** Recorded information follows **

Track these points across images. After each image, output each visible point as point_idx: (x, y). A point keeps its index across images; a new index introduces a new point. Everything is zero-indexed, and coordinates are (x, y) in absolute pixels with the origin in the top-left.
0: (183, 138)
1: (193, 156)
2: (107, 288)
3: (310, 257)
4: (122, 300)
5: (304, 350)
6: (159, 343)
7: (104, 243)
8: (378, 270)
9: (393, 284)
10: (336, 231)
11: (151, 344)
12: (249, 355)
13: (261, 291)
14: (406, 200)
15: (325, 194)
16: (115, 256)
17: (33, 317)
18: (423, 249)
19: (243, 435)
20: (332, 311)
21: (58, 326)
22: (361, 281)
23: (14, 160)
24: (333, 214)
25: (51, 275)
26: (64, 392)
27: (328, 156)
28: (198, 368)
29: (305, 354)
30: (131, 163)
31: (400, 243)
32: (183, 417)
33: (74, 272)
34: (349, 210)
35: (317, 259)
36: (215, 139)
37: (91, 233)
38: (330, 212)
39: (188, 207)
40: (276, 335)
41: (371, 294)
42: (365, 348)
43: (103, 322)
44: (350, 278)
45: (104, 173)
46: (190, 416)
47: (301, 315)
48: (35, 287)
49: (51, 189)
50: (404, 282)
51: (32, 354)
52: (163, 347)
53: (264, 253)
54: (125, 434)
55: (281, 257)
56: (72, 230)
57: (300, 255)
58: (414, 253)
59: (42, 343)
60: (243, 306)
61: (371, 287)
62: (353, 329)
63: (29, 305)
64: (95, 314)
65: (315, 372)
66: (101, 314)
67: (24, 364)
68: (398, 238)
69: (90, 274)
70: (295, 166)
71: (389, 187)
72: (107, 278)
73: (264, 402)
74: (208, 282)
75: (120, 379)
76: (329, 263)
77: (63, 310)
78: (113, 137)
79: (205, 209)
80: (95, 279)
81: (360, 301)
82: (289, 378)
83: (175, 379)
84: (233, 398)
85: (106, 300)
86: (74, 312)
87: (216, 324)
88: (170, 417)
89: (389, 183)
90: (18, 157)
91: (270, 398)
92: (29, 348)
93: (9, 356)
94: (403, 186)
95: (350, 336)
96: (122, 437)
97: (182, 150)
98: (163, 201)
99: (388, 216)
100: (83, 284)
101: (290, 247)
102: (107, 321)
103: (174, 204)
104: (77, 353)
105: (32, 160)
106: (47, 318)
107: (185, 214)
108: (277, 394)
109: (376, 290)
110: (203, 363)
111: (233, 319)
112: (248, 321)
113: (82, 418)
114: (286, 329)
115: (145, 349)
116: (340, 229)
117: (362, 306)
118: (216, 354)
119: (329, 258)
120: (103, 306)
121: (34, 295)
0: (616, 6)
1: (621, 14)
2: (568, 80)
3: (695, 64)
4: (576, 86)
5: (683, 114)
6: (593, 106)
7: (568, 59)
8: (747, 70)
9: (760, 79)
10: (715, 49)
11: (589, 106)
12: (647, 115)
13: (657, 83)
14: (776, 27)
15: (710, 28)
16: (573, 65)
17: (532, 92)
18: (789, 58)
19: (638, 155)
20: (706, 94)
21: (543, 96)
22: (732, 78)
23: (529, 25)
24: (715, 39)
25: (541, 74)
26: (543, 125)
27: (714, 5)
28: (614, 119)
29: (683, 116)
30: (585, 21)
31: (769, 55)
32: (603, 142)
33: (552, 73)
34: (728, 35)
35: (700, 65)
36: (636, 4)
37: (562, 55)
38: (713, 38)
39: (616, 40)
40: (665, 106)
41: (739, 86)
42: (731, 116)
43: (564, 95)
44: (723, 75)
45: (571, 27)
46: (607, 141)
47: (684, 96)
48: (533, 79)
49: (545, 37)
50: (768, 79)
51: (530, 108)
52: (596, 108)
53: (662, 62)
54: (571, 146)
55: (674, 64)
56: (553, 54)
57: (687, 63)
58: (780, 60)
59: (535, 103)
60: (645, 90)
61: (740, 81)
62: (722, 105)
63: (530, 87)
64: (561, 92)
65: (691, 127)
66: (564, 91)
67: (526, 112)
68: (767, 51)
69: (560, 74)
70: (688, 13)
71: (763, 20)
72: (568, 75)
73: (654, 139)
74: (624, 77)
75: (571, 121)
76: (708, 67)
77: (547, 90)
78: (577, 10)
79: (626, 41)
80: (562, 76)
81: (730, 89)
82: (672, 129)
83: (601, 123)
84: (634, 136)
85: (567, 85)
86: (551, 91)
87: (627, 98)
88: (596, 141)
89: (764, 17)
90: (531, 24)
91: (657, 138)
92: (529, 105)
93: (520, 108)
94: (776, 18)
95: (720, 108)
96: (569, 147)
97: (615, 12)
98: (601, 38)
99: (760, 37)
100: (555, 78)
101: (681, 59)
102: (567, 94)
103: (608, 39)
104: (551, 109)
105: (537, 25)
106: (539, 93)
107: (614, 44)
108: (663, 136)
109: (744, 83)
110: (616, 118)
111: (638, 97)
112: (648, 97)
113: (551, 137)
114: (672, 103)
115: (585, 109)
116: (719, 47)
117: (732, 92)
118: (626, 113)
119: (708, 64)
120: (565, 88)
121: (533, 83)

** End of Recorded information **

:: What the task requires ::
Copy every item above word for word and in the same order, leaving nothing out.

:: Task output ::
Track these points across images. After each image, output each visible point as point_idx: (x, y). A point keeps its index across images; a new index introduces a new point. Everything is zero-indexed, and coordinates are (x, y) in absolute pixels with the origin in the top-left.
0: (183, 138)
1: (193, 156)
2: (107, 288)
3: (310, 257)
4: (122, 300)
5: (304, 350)
6: (159, 343)
7: (104, 243)
8: (378, 270)
9: (393, 284)
10: (336, 231)
11: (151, 344)
12: (249, 355)
13: (261, 291)
14: (406, 200)
15: (325, 194)
16: (115, 256)
17: (33, 317)
18: (423, 249)
19: (243, 435)
20: (332, 311)
21: (58, 326)
22: (361, 281)
23: (14, 160)
24: (333, 214)
25: (51, 275)
26: (64, 392)
27: (328, 156)
28: (198, 368)
29: (305, 354)
30: (131, 163)
31: (400, 243)
32: (183, 417)
33: (74, 272)
34: (349, 210)
35: (317, 259)
36: (215, 139)
37: (91, 233)
38: (330, 212)
39: (188, 207)
40: (276, 335)
41: (371, 294)
42: (365, 348)
43: (103, 322)
44: (350, 278)
45: (104, 173)
46: (190, 416)
47: (301, 315)
48: (35, 287)
49: (51, 189)
50: (404, 282)
51: (32, 354)
52: (163, 347)
53: (264, 253)
54: (125, 434)
55: (281, 257)
56: (72, 230)
57: (300, 255)
58: (414, 253)
59: (42, 343)
60: (243, 306)
61: (371, 287)
62: (353, 329)
63: (29, 305)
64: (95, 314)
65: (315, 372)
66: (101, 314)
67: (24, 364)
68: (398, 238)
69: (90, 274)
70: (295, 166)
71: (389, 187)
72: (107, 278)
73: (264, 402)
74: (208, 282)
75: (120, 379)
76: (329, 263)
77: (63, 310)
78: (113, 137)
79: (205, 209)
80: (95, 279)
81: (360, 301)
82: (289, 378)
83: (175, 379)
84: (233, 398)
85: (106, 300)
86: (74, 312)
87: (216, 324)
88: (170, 417)
89: (389, 183)
90: (18, 157)
91: (270, 398)
92: (29, 348)
93: (9, 356)
94: (403, 186)
95: (350, 336)
96: (122, 437)
97: (182, 150)
98: (163, 201)
99: (388, 216)
100: (83, 284)
101: (290, 247)
102: (107, 321)
103: (174, 204)
104: (77, 353)
105: (32, 160)
106: (47, 318)
107: (185, 214)
108: (277, 394)
109: (376, 290)
110: (203, 363)
111: (233, 319)
112: (248, 321)
113: (82, 418)
114: (286, 329)
115: (145, 349)
116: (340, 229)
117: (362, 306)
118: (216, 354)
119: (329, 258)
120: (103, 306)
121: (34, 295)
0: (616, 6)
1: (621, 14)
2: (568, 80)
3: (695, 64)
4: (576, 86)
5: (683, 114)
6: (593, 106)
7: (568, 59)
8: (747, 70)
9: (760, 79)
10: (715, 49)
11: (589, 106)
12: (647, 115)
13: (657, 83)
14: (776, 27)
15: (710, 28)
16: (573, 65)
17: (532, 92)
18: (789, 58)
19: (638, 155)
20: (706, 94)
21: (543, 96)
22: (732, 78)
23: (529, 25)
24: (715, 39)
25: (541, 74)
26: (543, 125)
27: (714, 5)
28: (614, 119)
29: (683, 116)
30: (585, 21)
31: (769, 55)
32: (603, 142)
33: (552, 73)
34: (728, 35)
35: (700, 65)
36: (636, 4)
37: (562, 55)
38: (713, 38)
39: (616, 40)
40: (665, 106)
41: (739, 86)
42: (731, 116)
43: (564, 95)
44: (723, 75)
45: (571, 27)
46: (607, 141)
47: (684, 96)
48: (533, 79)
49: (545, 37)
50: (768, 79)
51: (530, 108)
52: (596, 108)
53: (662, 62)
54: (571, 146)
55: (674, 64)
56: (553, 54)
57: (687, 63)
58: (780, 60)
59: (535, 103)
60: (645, 90)
61: (740, 81)
62: (722, 105)
63: (530, 87)
64: (561, 92)
65: (691, 127)
66: (564, 91)
67: (526, 112)
68: (767, 51)
69: (560, 74)
70: (688, 13)
71: (763, 20)
72: (568, 75)
73: (654, 139)
74: (624, 77)
75: (571, 121)
76: (708, 67)
77: (547, 90)
78: (577, 10)
79: (626, 41)
80: (562, 76)
81: (730, 89)
82: (672, 129)
83: (601, 123)
84: (634, 136)
85: (567, 85)
86: (551, 91)
87: (627, 98)
88: (596, 141)
89: (764, 17)
90: (531, 24)
91: (657, 138)
92: (529, 105)
93: (520, 108)
94: (776, 18)
95: (720, 108)
96: (569, 147)
97: (615, 12)
98: (601, 38)
99: (760, 37)
100: (555, 78)
101: (681, 59)
102: (567, 94)
103: (608, 39)
104: (551, 109)
105: (537, 25)
106: (539, 93)
107: (614, 44)
108: (663, 136)
109: (744, 83)
110: (616, 118)
111: (638, 97)
112: (648, 97)
113: (551, 137)
114: (672, 103)
115: (585, 109)
116: (719, 47)
117: (732, 92)
118: (626, 113)
119: (708, 64)
120: (565, 88)
121: (533, 83)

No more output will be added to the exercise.